I realize that I didn’t pack a lunch, and so I head home to The Roost to grab a box of spaghetti and some alfredo sauce. I return to find Xylem putting the animals going to Outdoor School in her car and asking if someone would be there when she gets back with them after the lesson. I assure her that I’ll be here, and I start making my lunch. I have two hours until my interview and so I look over my PowerPoint one last time while my water is boiling. Upon finishing my lunch, I head back outside to finish fixing the wheelbarrows. Once the fixed wheelbarrows are stored neatly next to the building and the tools are put away I look at my phone and see the time. It’s almost time for my interview.

It’s 2:55 pm. 

I’ve cleaned up and have Skype pulled up ready for the interview. I’m testing my microphone and camera on my laptop and looking at my PowerPoint one last time. I get the call. They give me the run down of the job, ask their questions, and I ask mine. I wrap up the interview with my PowerPoint presentation, thank them for the opportunity, and say goodbye. I take a deep breath and lean back in my chair; the stressful part of my day is over.

It’s 4:57 pm. 

I walk out of the conference room and around the Center to stretch my legs after two hours of sitting in the same chair.  Most people have left by now to go enjoy the beautiful day. I check in with Josh and he asks me to lock up before I leave. I walk into the Discovery Room to see Rory and Lexi working on the canopy for the interactive model of a tree that will eventually stand there. I help them clean up and then walk around the building and start locking up. As I finish, I notice Xylem has returned with the animals, and so I help bring them inside and leave them with the animal care staff. I head on my way to have dinner with my brother and mother in Bellefonte.

It’s 8:25 pm.

I head back over the mountain and stop by the Roost to grab some clothes and a contact case. I head to Camp Blue Diamond to try and make it there before campfire ends. I arrive and find Cardinal practicing a new song by the campfire. Everyone else is still on their night walk but will soon return.

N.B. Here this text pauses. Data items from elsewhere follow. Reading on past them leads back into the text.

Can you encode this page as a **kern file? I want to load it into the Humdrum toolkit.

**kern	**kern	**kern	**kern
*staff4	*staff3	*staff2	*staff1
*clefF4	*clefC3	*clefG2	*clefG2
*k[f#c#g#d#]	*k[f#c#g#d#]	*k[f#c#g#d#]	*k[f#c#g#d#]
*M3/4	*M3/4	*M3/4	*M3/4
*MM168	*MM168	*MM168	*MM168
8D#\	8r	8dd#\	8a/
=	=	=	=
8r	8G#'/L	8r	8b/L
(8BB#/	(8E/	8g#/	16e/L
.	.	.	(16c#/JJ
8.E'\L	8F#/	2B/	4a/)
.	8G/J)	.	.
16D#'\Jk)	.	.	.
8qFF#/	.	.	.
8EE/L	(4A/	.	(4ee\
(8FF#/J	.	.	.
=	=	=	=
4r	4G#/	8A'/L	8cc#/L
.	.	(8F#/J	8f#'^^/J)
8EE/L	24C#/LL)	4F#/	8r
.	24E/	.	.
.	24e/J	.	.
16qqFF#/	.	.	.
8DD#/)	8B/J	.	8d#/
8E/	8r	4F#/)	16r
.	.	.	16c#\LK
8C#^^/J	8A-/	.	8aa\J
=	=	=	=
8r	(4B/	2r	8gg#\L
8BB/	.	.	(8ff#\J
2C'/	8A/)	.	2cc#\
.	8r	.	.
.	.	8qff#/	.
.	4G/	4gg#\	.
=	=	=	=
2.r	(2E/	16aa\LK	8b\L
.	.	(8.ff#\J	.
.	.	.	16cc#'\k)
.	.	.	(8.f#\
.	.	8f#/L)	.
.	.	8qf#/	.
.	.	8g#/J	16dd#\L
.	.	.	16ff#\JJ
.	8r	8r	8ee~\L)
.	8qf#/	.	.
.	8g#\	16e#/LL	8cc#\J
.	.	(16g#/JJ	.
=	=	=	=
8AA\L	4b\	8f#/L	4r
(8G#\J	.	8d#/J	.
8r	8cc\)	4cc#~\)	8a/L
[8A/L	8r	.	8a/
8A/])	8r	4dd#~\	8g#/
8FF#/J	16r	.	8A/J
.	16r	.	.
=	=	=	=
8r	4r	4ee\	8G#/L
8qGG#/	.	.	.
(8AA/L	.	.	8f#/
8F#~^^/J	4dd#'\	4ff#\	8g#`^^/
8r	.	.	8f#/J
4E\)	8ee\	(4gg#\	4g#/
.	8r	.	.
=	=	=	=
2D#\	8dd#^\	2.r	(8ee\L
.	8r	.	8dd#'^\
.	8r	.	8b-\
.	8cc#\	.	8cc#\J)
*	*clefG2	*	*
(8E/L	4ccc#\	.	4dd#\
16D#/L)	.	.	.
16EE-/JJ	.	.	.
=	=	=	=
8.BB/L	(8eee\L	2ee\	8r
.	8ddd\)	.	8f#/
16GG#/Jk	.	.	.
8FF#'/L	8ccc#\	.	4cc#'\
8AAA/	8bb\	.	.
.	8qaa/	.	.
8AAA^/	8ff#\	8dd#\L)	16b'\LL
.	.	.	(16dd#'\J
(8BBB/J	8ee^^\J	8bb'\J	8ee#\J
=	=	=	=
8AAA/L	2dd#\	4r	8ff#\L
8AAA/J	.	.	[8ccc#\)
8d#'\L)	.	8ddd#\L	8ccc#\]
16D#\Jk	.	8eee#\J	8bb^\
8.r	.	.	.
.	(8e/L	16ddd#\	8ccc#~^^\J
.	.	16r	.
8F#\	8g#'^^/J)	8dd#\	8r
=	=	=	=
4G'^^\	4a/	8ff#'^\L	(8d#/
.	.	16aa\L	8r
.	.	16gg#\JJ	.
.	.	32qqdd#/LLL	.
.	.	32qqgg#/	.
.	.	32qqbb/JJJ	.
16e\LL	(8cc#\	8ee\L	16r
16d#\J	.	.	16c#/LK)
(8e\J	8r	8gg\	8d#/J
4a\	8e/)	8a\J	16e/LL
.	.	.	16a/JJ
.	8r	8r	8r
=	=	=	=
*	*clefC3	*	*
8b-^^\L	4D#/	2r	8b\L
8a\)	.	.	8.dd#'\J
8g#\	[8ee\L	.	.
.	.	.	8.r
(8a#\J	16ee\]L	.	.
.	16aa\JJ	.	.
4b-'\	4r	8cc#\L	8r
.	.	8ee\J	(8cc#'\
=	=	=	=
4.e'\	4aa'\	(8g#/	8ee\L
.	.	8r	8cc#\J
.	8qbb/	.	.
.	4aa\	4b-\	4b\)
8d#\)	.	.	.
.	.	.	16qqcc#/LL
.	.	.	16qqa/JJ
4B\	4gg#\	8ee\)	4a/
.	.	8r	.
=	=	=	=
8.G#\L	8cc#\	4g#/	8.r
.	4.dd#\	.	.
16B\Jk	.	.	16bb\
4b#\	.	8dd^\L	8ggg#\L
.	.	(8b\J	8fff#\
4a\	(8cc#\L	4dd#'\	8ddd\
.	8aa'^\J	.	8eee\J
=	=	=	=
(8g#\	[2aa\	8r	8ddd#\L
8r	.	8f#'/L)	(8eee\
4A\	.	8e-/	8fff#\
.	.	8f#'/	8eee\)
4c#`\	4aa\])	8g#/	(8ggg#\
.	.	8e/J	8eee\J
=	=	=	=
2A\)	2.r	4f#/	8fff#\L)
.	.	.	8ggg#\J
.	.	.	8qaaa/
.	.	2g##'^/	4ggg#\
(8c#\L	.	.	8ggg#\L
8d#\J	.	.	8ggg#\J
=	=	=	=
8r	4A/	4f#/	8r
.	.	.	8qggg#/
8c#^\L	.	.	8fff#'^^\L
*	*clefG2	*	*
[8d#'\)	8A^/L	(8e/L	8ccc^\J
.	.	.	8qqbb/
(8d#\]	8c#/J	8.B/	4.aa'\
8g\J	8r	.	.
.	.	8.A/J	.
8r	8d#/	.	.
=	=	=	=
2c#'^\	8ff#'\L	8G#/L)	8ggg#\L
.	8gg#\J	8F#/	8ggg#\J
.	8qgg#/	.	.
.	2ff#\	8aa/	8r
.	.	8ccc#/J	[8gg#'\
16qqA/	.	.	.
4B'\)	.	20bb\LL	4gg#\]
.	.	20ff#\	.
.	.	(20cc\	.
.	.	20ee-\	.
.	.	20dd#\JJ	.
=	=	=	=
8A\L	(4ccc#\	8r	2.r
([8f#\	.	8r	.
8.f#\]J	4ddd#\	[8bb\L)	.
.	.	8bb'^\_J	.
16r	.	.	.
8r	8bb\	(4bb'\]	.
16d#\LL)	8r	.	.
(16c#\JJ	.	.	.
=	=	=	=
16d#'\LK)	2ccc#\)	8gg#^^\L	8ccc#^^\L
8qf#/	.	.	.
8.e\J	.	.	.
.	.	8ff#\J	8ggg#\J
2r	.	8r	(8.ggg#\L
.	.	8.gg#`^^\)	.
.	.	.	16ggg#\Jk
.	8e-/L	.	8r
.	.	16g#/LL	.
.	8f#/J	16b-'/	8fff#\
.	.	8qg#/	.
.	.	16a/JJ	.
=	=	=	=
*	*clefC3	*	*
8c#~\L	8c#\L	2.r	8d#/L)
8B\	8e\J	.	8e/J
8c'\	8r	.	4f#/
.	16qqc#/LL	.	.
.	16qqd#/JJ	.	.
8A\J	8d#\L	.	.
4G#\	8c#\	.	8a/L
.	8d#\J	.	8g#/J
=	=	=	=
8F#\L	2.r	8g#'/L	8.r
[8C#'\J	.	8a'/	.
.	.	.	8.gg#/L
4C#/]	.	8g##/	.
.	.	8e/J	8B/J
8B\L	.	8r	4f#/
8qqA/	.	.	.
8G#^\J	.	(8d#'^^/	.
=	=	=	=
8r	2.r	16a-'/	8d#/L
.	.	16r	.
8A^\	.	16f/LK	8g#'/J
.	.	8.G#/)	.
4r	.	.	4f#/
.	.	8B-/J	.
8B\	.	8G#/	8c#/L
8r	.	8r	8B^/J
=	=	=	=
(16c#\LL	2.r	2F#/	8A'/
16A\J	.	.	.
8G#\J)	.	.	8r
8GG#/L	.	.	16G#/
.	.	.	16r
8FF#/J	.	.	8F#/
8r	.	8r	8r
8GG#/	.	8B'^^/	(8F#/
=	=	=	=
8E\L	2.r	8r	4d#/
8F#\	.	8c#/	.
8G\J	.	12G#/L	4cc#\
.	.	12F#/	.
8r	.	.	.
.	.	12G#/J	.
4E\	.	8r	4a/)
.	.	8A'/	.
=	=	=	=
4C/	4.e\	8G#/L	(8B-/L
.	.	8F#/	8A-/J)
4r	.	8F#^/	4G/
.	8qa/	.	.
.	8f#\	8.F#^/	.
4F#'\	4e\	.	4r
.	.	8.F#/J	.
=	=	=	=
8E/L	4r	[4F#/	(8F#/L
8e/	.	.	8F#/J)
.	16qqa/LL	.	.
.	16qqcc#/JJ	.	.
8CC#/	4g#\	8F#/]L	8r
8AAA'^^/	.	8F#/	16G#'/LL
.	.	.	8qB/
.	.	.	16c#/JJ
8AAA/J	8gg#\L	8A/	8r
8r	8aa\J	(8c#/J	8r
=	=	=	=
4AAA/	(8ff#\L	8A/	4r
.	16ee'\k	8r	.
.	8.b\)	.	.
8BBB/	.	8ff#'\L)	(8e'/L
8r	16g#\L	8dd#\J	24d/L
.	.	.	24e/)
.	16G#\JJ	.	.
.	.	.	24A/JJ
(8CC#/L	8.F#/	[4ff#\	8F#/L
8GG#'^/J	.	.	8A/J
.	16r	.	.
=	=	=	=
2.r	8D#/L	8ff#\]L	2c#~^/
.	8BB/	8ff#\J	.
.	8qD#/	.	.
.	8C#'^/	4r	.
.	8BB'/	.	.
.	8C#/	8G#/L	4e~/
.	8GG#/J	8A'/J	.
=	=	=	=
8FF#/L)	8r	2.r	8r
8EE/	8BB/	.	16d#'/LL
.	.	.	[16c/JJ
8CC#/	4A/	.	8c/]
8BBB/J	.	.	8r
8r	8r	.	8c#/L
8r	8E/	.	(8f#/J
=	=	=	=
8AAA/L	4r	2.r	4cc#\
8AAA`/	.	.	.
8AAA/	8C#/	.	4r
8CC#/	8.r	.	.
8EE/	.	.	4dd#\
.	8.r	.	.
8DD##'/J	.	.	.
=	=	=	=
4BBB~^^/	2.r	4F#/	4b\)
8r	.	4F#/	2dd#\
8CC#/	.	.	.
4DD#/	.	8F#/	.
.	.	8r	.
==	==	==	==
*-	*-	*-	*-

Cardinal tells a final story and sings one last song before we head back to our cabins for the night. The kids brush their teeth and some shower before we go to the cabin for lights out. Log turns off the light once all the kids are situated in their beds and we try to go to sleep.

It’s 10:15 pm. 

I check my phone one last time to make sure my alarm is set for the next day, and then I slowly drift off to sleep.

It’s 6:45 am.

I wake up the next morning, with a different schedule and different activities planned. As an intern, no day is ever the same and you do your best to keep up with the ever-changing schedule. The day I described was a long day, but it wasn’t a normal day, nor was it even my longest day. We are given many amazing opportunities to help in all aspects and areas around the Center, and it’s hard to pass those opportunities up. It means long days, but it also means lots of personal and professional growth. Thanks for reading, and I hope you enjoyed a day in the life of an intern!